> _ACTIVITY_
Each line in the records below, from the one that contains "proposés dans un" to the one that contains "Terminez votre repas dans", should be reproduced exactly, the first and last included.

*** AVAILABLE DATA ***

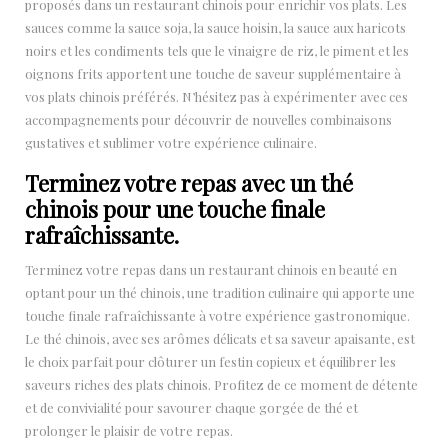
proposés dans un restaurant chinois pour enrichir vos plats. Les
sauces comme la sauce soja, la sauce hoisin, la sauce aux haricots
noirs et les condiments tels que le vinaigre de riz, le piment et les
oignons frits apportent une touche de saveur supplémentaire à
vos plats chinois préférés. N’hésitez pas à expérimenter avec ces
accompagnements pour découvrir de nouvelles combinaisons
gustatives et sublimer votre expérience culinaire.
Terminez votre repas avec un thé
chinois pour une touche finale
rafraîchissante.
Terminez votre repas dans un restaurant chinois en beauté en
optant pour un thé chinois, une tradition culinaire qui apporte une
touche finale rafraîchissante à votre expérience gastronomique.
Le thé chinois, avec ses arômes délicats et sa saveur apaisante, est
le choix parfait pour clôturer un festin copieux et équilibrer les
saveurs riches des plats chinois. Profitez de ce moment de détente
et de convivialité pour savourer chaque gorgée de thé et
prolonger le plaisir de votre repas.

***
*** AVAILABLE DATA ***

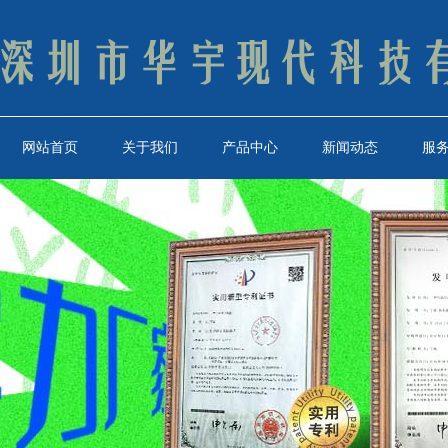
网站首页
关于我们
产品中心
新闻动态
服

***

> _RESULT_
proposés dans un restaurant chinois pour enrichir vos plats. Les
sauces comme la sauce soja, la sauce hoisin, la sauce aux haricots
noirs et les condiments tels que le vinaigre de riz, le piment et les
oignons frits apportent une touche de saveur supplémentaire à
vos plats chinois préférés. N’hésitez pas à expérimenter avec ces
accompagnements pour découvrir de nouvelles combinaisons
gustatives et sublimer votre expérience culinaire.
Terminez votre repas avec un thé
chinois pour une touche finale
rafraîchissante.
Terminez votre repas dans un restaurant chinois en beauté en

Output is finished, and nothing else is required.